Superior Tibiofibular Joint
The two bones of leg, tibia and fibula are articulated with each other at two places. One is near the knee joint forming the superior tibiofibular joint. The other is near the ankle joint forming the inferior tibiofibular joint.
The superior tibiofibular joint is a synovial, plane, gliding joint.
Articular surfaces of superior tibiofibular joint:
The articulation is between the lateral condyle of tibia and the head of fibula. Both articular surfaces are flattened and covered by hyaline cartilage.
Capsule of superior tibiofibular joint:
The capsule of this joint surrounds it completely and is attached to the margins of the articular surfaces.
Ligaments of superior tibiofibular joint:
There are two important ligaments, designated as anterior ligament and posterior ligament, strengthening the capsule. The interosseous membrane, which connects the shafts of the tibia and fibula together, also adds greatly to the strength of this joint.
Synovial membrane of superior tibiofibular joint:
The synovial membrane of this joint lines the capsule and is attached to the margins of the articular surfaces. Sometimes, the synovial cavity may communicate with the popliteal bursa associated to the knee joint. Since the popliteal bursa communicates with the knee joint, the proximal tibiofibular joint may be indirectly in communication with the synovial cavity of knee joint.
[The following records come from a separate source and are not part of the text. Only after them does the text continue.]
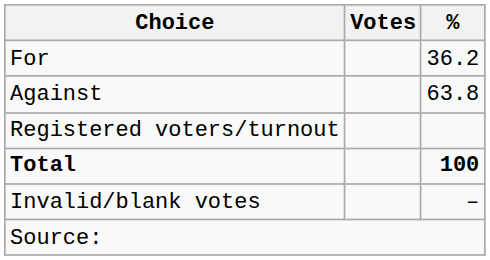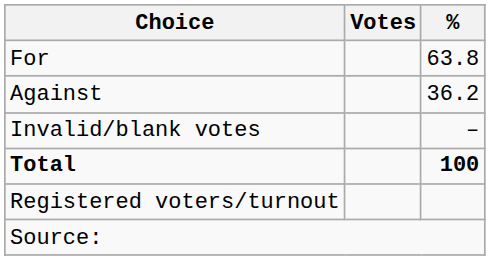For | %: 36.2 -> 63.8
Against | %: 63.8 -> 36.2
rows swapped: Invalid/blank votes <-> Registered voters/turnout
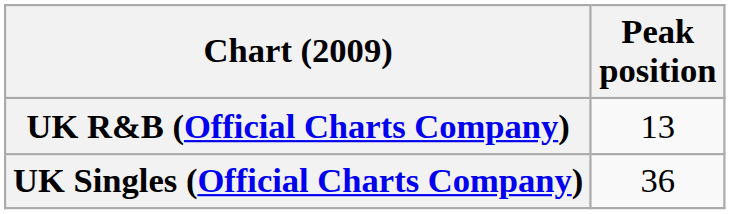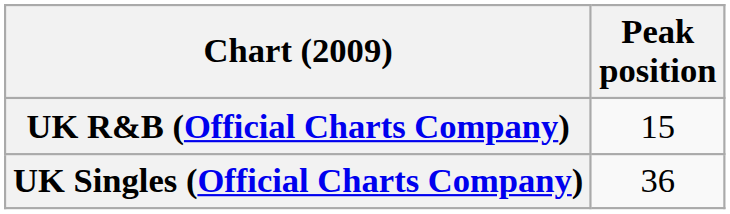UK R&B (Official Charts Company) | Peak position: 13 -> 15
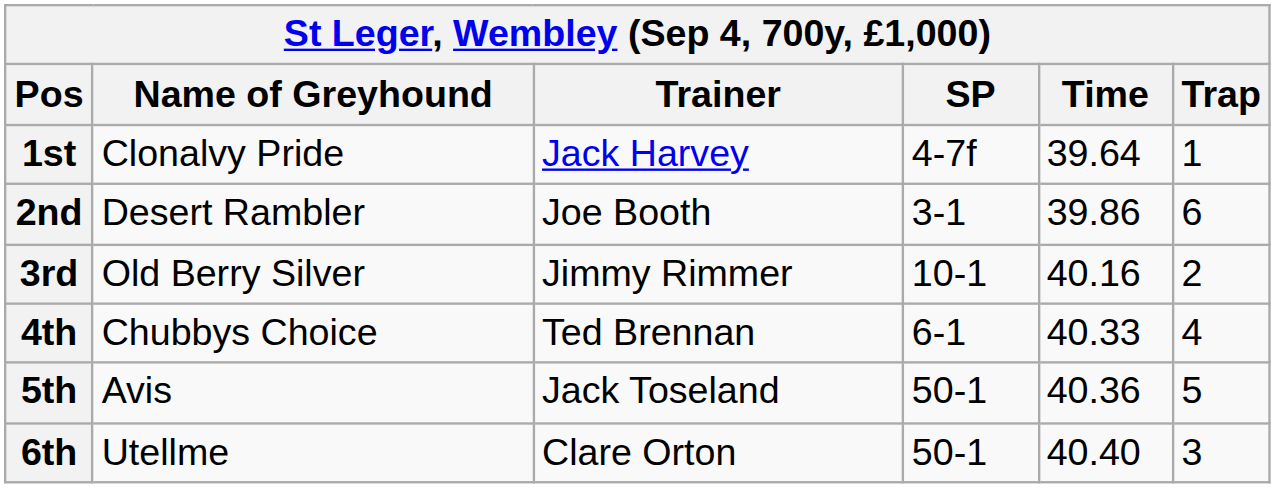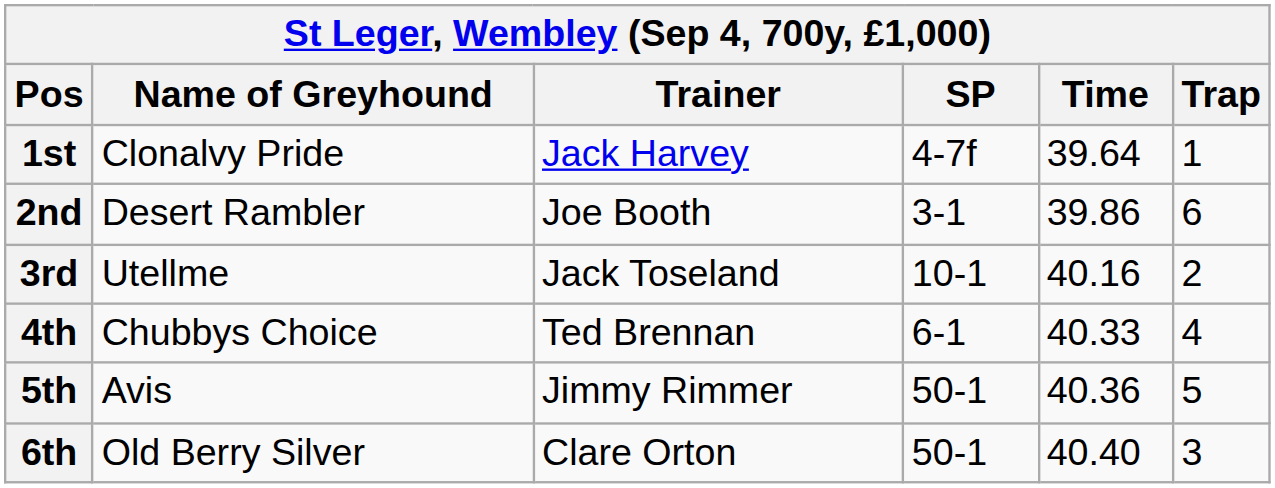3rd | Name of Greyhound: Old Berry Silver -> Utellme
3rd | Trainer: Jimmy Rimmer -> Jack Toseland
5th | Trainer: Jack Toseland -> Jimmy Rimmer
6th | Name of Greyhound: Utellme -> Old Berry Silver
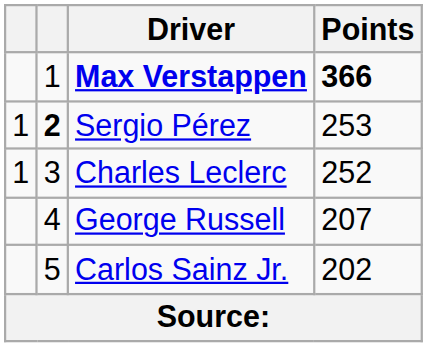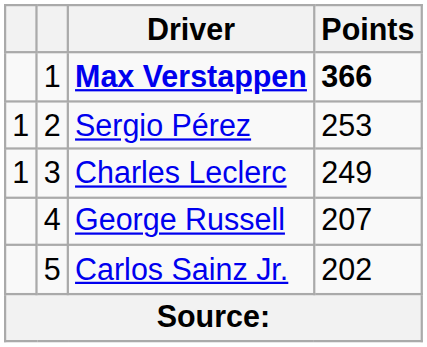Sergio Pérez | column 2: bold -> normal
Charles Leclerc | Points: 252 -> 249
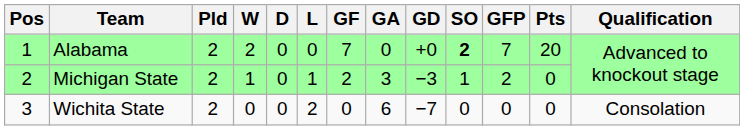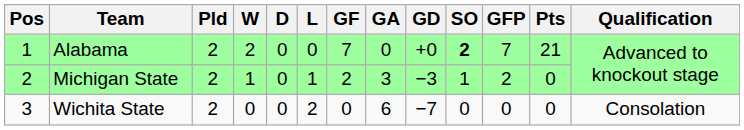Alabama | Pts: 20 -> 21
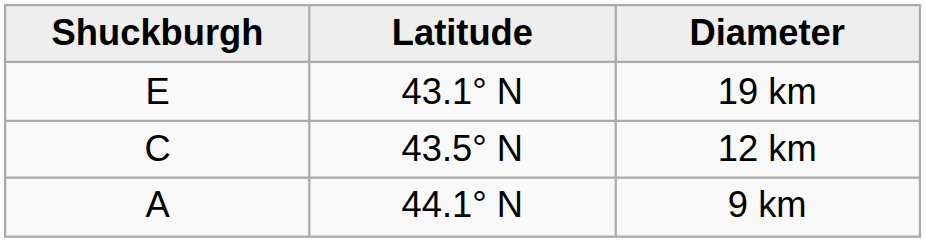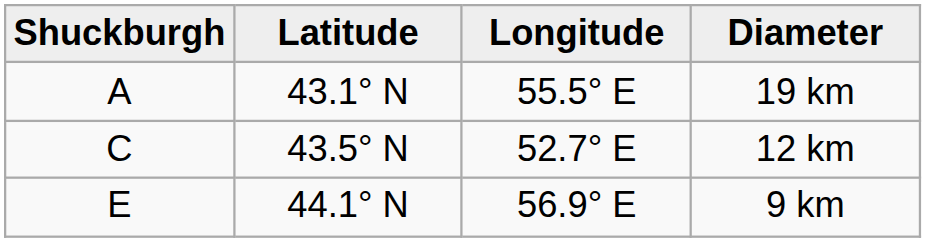+ column: Longitude | 55.5° E | 52.7° E | 56.9° E
19 km | Shuckburgh: E -> A
9 km | Shuckburgh: A -> E
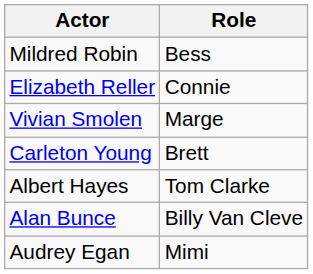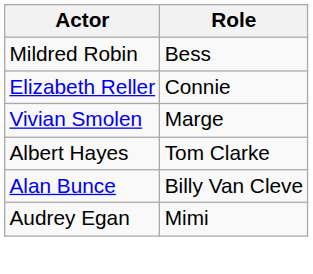- row: Carleton Young | Brett
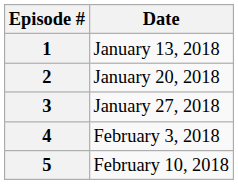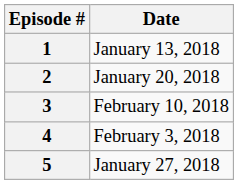3 | Date: January 27, 2018 -> February 10, 2018
5 | Date: February 10, 2018 -> January 27, 2018
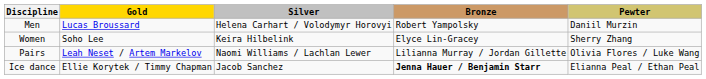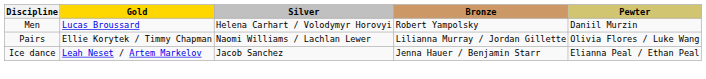- row: Women | Soho Lee | Keira Hilbelink | Elyce Lin-Gracey | Sherry Zhang
Pairs | Gold: Leah Neset / Artem Markelov -> Ellie Korytek / Timmy Chapman
Ice dance | Gold: Ellie Korytek / Timmy Chapman -> Leah Neset / Artem Markelov
Ice dance | Bronze: bold -> normal
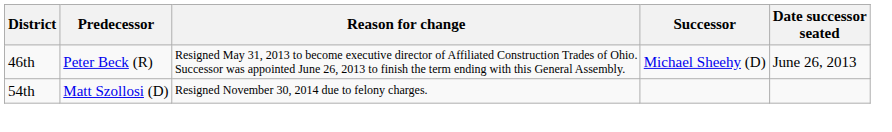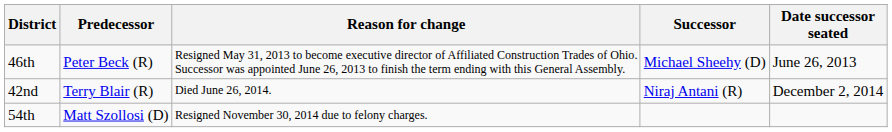+ row: 42nd | Terry Blair (R) | Died June 26, 2014. | Niraj Antani (R) | December 2, 2014
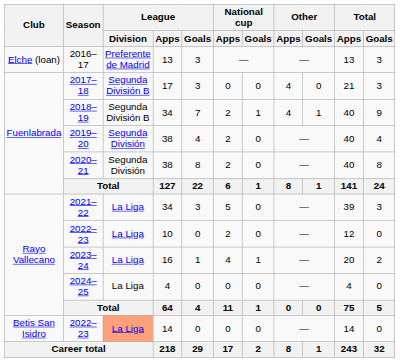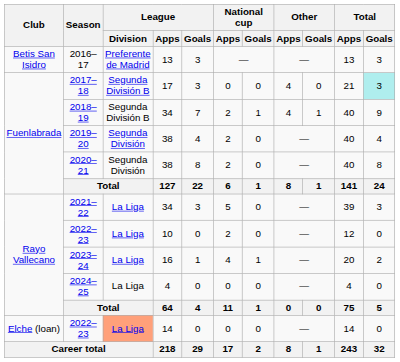2016–17 | Club: Elche (loan) -> Betis San Isidro
2017–18 | Total / Goals: no background -> paleturquoise background
2022–23 / 14 | Club: Betis San Isidro -> Elche (loan)
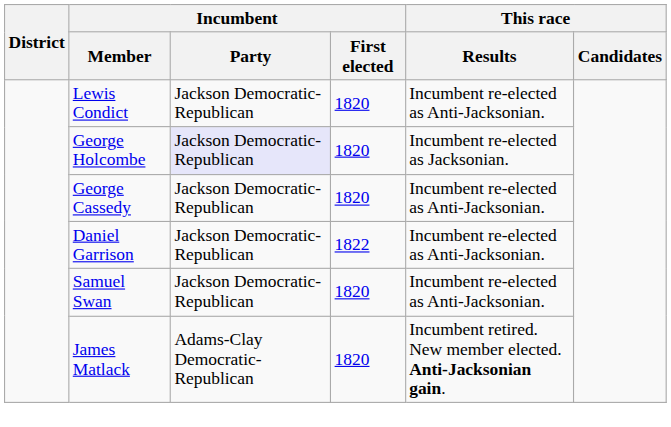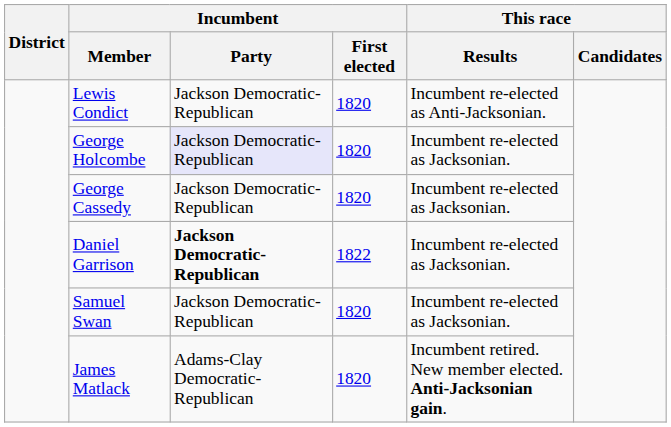George Cassedy | This race / Results: Incumbent re-elected as Anti-Jacksonian. -> Incumbent re-elected as Jacksonian.
Daniel Garrison | Incumbent / Party: normal -> bold
Daniel Garrison | This race / Results: Incumbent re-elected as Anti-Jacksonian. -> Incumbent re-elected as Jacksonian.
Samuel Swan | This race / Results: Incumbent re-elected as Anti-Jacksonian. -> Incumbent re-elected as Jacksonian.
Blood supply of superior tibiofibular joint:
This joint receives its blood supply from the inferior lateral genicular and anterior tibial recurrent arteries.
Nerve supply to superior tibiofibular joint:
Major part of the nerve supply comes from the common peroneal nerve, however, the nerve to popliteus muscle also give a few branches to this joint.
Movements of superior tibiofibular joint:
Only a small amount of gliding movement can take place during movements at the ankle. No other significant movement exists.